17/02/2010

Da capa do livro

Neste Carnaval, além dos incríveis ensaios de bateria, do êxtase do desfile e dos encontros de almoços, jantares, cafezinhos e toda a sequência alimentícia que nos faz encontrar uns com os outros, tive a sorte de poder avançar na preparação do livro que reunirá (breve, breve!) as crônicas que há meses saem passeando por aí. Dizia eu à querida fotógrafa aqui de plantão que seria uma boa manobra mercadológica discorrer sobre o processo de formatação do tal do livro, uma crônica tentando não ser apelativa, criando assim aquela vontade de saber logo quando vai ser lançado, dar de presente quem sabe... Assim que ela se foi, recebi um email bacana de um leitor de uma crônica anterior, falando sobre o processo de coagulação para dentro do mundo físico, que lhe parecia estar ligado à intervenção no mundo que a escrita propicia – não posso discordar, quase que vejo os éteres que se coagulam entre aqui eu que escrevo e aí você que lê! Manda-me ainda uma ideia saborosa: abraços mandados virtualmente com esperança de coagulação em tempo breve. É como este livro, que vem se coagulando aos poucos, email a email.


Mesmo gostando do meio virtual, pela incrível rapidez na eliminação das distâncias e, se deixarmos, na derrubada das barreiras, é bom saber, dizem-me meus botões, que o papel vai ser impresso e a capa vai ser colorida, uma foto que cada vez que me olha diz coisas diferentes, porque estão sobrando ideias e sentimentos aqui dentro, e eu não resisto e quero dividi-los a todos - troco mil e uma mensagens, recebo palpites de além-mar na formatação, na fonte, no tamanho disto e daquilo, "porque não do outro lado", "você já pensou em inverter a ordem?". Diagramadora oficial de plantão via skype, rio eu daqui, ri-se ela de lá – não a ouço, mas sei pelos caracteres que digita o som que a sua voz faria. Gosto dessa linguagem cheia de rsrsrs, de haushausa, de hehehe, de kkkkk (ou KKKKK quando o entusiasmo é maior); gosto do sabor que ela tem, das coisas que diz e são diferentes das ditas, ouço as vozes dos meus interlocutores, seus ruídos internos, reveladores, doces, suaves; tenho saudades das que se calaram, porque lhes perdi o rumo, ou elas perderam-me a mim. E rio e sorrio e franzo o sobrolho e fico ensimesmada tudo isso ao mesmo tempo, porque as pessoas virtuais podem às vezes dizer muito mais do que as reais, e deixar-nos assim olhando pra tela, sorrindo abobadas para as frases recebidas.

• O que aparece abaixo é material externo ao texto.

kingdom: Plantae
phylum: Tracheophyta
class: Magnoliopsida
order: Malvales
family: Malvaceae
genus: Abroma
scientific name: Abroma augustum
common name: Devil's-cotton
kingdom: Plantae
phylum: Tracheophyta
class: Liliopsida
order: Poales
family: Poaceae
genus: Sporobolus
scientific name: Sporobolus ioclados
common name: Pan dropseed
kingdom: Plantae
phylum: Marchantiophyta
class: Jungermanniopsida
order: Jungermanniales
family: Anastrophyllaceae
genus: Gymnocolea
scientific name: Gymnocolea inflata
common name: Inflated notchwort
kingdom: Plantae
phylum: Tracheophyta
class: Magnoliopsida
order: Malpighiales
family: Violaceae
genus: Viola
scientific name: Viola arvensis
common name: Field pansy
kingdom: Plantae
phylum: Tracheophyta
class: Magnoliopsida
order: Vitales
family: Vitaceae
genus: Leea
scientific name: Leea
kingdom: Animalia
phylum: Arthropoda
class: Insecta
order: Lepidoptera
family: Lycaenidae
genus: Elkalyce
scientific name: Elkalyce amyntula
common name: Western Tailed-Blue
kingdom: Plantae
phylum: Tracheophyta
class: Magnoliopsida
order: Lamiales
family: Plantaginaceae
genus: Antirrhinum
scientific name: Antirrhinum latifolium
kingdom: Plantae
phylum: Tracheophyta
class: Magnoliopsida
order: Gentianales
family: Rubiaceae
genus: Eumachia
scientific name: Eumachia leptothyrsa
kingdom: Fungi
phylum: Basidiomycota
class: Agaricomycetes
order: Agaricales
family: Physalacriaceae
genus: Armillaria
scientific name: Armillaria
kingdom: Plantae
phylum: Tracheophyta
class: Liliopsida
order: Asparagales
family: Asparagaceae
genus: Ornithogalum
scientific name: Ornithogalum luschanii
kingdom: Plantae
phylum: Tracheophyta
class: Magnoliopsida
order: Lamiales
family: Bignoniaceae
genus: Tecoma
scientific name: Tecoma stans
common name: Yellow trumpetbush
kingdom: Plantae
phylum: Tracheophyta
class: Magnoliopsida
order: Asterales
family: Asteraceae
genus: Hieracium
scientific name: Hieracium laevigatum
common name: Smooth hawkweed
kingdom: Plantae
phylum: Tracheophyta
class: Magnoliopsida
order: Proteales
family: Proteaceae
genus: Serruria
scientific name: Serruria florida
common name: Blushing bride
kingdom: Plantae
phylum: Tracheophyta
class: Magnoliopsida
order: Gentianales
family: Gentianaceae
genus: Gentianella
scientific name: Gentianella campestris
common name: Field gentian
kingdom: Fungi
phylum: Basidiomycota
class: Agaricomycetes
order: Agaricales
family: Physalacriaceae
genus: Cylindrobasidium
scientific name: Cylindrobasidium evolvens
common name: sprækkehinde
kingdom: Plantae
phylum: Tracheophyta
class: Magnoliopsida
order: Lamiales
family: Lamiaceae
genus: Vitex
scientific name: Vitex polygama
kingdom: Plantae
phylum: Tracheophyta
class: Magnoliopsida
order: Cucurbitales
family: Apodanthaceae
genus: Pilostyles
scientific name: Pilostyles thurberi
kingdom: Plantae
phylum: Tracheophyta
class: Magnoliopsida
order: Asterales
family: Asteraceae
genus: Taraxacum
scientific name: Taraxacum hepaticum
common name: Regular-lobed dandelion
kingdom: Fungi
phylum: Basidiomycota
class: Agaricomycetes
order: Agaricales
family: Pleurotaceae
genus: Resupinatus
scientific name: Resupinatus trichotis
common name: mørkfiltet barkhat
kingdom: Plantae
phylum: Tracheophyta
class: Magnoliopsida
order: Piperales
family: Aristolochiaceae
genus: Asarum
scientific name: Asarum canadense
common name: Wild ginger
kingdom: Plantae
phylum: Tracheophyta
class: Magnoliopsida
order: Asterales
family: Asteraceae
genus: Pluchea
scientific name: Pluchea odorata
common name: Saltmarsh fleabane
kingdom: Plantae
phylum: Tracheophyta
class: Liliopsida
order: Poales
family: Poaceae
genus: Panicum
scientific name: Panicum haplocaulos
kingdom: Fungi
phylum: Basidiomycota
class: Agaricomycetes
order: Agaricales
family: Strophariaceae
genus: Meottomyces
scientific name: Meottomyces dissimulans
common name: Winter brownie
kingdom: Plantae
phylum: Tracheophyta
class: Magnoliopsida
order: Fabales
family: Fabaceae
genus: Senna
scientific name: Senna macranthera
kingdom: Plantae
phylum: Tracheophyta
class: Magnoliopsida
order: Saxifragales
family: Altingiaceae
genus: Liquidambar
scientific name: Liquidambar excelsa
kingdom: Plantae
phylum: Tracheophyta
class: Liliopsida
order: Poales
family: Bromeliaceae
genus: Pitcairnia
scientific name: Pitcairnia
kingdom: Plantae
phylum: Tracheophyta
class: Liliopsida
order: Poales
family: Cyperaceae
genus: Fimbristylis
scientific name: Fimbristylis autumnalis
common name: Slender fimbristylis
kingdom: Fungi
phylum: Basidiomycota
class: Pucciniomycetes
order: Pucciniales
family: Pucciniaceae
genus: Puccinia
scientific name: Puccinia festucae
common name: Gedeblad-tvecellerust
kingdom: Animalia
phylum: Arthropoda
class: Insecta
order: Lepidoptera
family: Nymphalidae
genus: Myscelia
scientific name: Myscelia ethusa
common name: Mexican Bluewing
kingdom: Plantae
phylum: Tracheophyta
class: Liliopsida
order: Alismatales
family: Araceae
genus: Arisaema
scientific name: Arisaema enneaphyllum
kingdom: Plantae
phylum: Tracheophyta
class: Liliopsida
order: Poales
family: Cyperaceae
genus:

Como se só isso já não bastasse, todos esses diálogos inaudíveis acontecendo, publicar demanda encontrar (de fato, carne e osso) muita gente; movimentação, discussão, encontros e desencontros, pessoas que têm ideias geniais e melhoram generosamente as dos demais. Dinheiro, claro, que a vida não é de graça e tem seu preço, e eu quero mais é pagá-lo à vista, como quer aquele poema do Ferreira Gullar. Todo um processo que faz com que o que era individual passe ao estatuto de coletivo – esta capa que me olha aqui na alternância de janelas do meu computador não é minha, não é dela que a fotografou, nem mais dela que a diagramou: passou ao estatuto de “nossa” e eu gosto bem mais que seja desta forma. É um tanto assim como esta crônica – agora que você a leu, deixou de ser minha, não passou a ser sua, mas é nossa. E o que é nosso, na imensa maioria das vezes, é mais e vale mais a pena.